How Kruskal's Algorithm Works

Kruskal's algorithm works by sorting all the edges of the graph in non-decreasing order of their weight and adding them to the MST, provided they don’t form a cycle. The algorithm follows these steps:

  1. Sort all edges in non-decreasing order of their weights.
  2. Initialize the MST as an empty set of edges.
  3. Iterate over the sorted edges and add each edge to the MST if it does not form a cycle. This is checked using a Disjoint-Set (Union-Find) data structure.
  4. Repeat the above step until the MST contains exactly V1 edges (where V is the number of vertices).

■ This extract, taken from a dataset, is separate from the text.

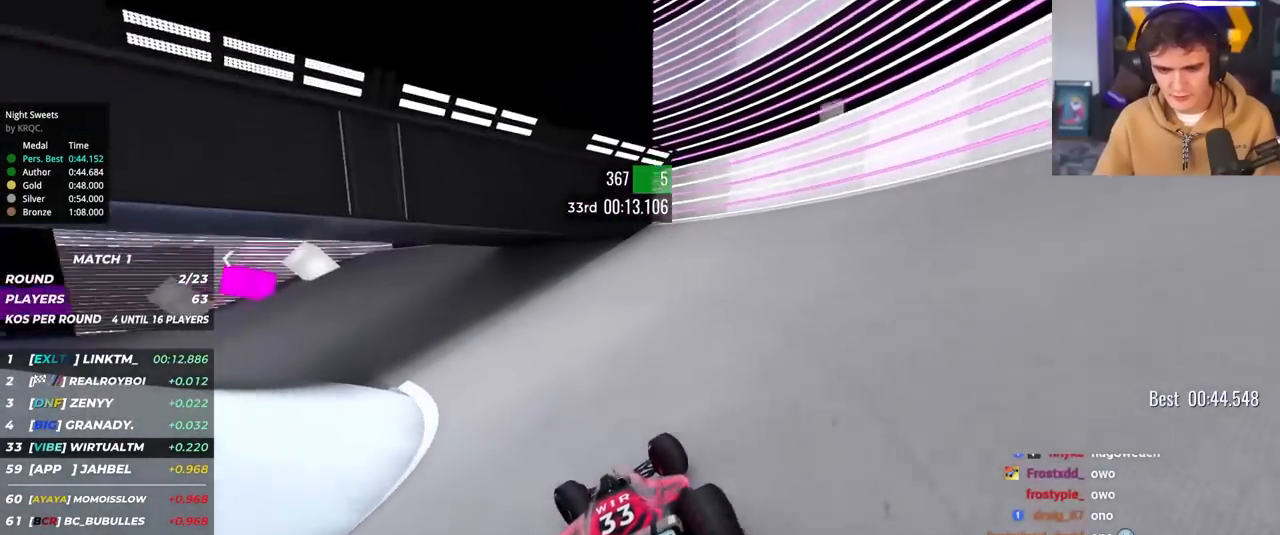
{"keys": ["left", "up"], "events": []}
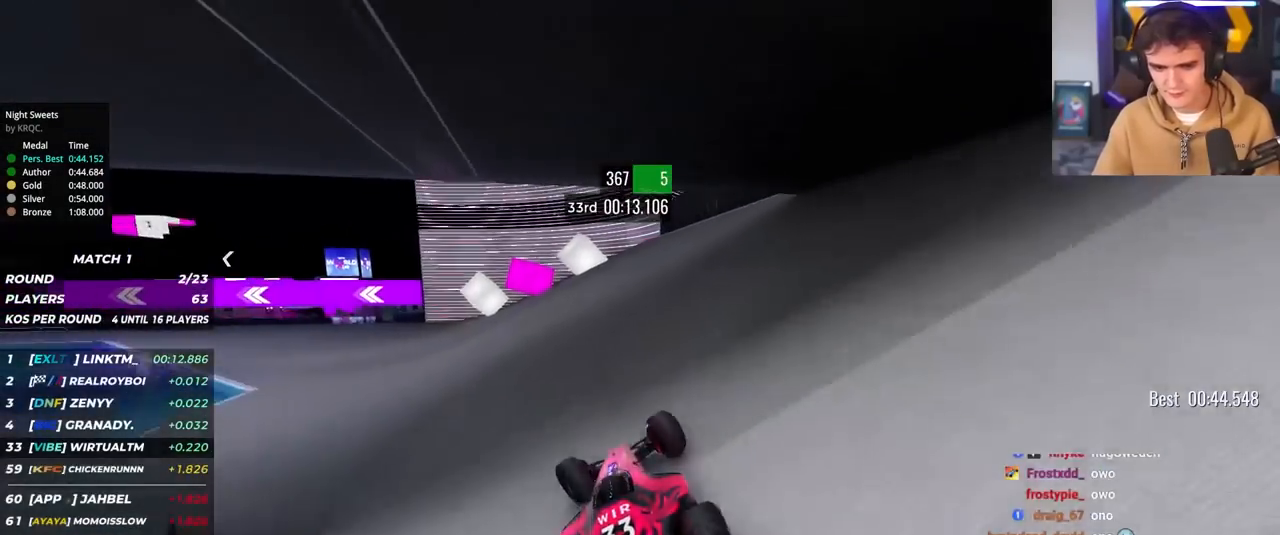
{"keys": ["left", "up"], "events": []}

Steps of Kruskal’s Algorithm:

  1. Sort all the edges of the graph in increasing order of weight.
  2. Create a Disjoint Set data structure to keep track of which vertices are in the same connected component.
  3. Initialize the MST as an empty set.
  4. Pick the smallest edge. If it connects two different components, add it to the MST and union the two components.
  5. Repeat the above step until you have added V1 edges to the MST.

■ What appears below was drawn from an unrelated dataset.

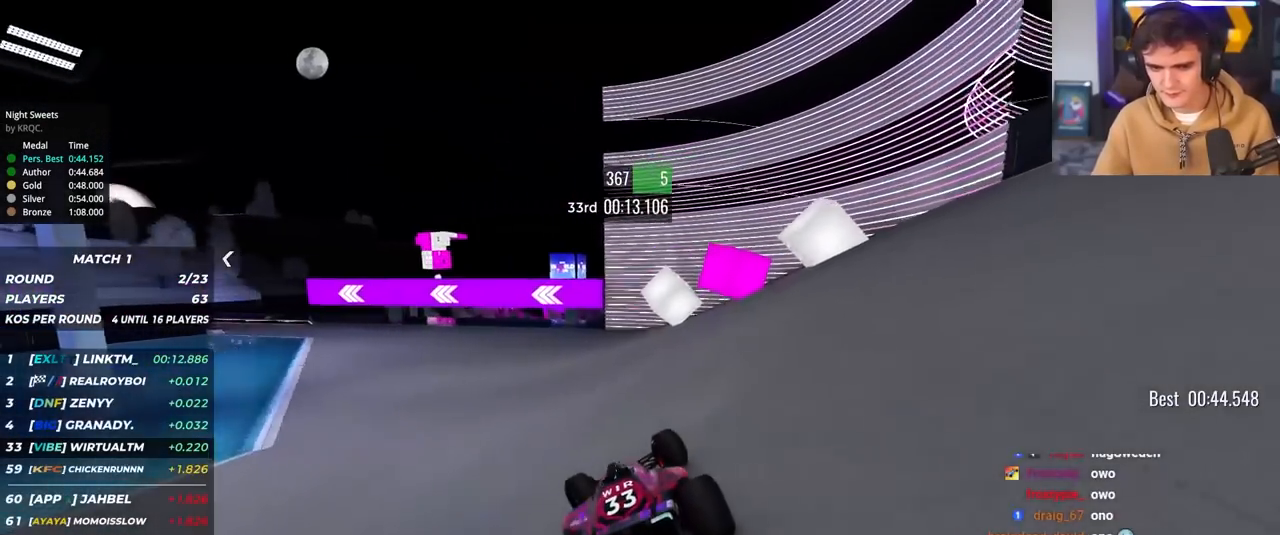
{"keys": ["up"], "events": [[433, "left", "up"]]}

Kruskal’s Algorithm Example

Consider the following graph with 4 nodes and 5 edges:

     10          15
A --------- B --------- C
|           |           |
| 5         | 7         | 8
|           |           |
D --------- E --------- F
     9           6
  • Nodes: A, B, C, D, E, F
  • Edges: (A, B, 10), (A, D, 5), (B, C, 15), (B, E, 7), (C, F, 8), (D, E, 9), (E, F, 6)

The Minimum Spanning Tree will be formed by choosing the smallest weight edges that connect all vertices without forming a cycle.


Kruskal's Algorithm Implementation

Now, let’s take a look at how to implement Kruskal’s algorithm using Python and C++.

1. Kruskal's Algorithm in Python

class DisjointSet:
    def __init__(self, n):
        self.parent = [i for i in range(n)]
        self.rank = [0] * n

    def find(self, x):
        if self.parent[x] != x:
            self.parent[x] = self.find(self.parent[x])
        return self.parent[x]

    def union(self, x, y):
        rootX = self.find(x)
        rootY = self.find(y)
        
        if rootX != rootY:
            # Union by rank
            if self.rank[rootX] > self.rank[rootY]:
                self.parent[rootY] = rootX
            elif self.rank[rootX] < self.rank[rootY]:
                self.parent[rootX] = rootY
            else:
                self.parent[rootY] = rootX
                self.rank[rootX] += 1


def kruskal(n, edges):
    disjoint_set = DisjointSet(n)
    mst = []
    edges.sort(key=lambda x: x[2])  # Sort edges by weight

    for u, v, weight in edges:
        if disjoint_set.find(u) != disjoint_set.find(v):
            disjoint_set.union(u, v)
            mst.append((u, v, weight))

    return mst


# Sample usage
edges = [
    (0, 1, 10),  # (Node A, Node B, weight)
    (0, 3, 5),   # (Node A, Node D, weight)
    (1, 2, 15),  # (Node B, Node C, weight)
    (1, 4, 7),   # (Node B, Node E, weight)
    (2, 5, 8),   # (Node C, Node F, weight)
    (3, 4, 9),   # (Node D, Node E, weight)
    (4, 5, 6)    # (Node E, Node F, weight)
]

n = 6  # Number of nodes
mst = kruskal(n, edges)
print("Edges in the Minimum Spanning Tree:", mst)

Explanation:

  • The DisjointSet class implements the Union-Find data structure to efficiently track and merge sets of connected nodes.
  • The kruskal function sorts the edges by weight and iterates through them to add edges to the MST if they don’t form a cycle (checked using Union-Find).
  • The edges in the MST are returned as the result.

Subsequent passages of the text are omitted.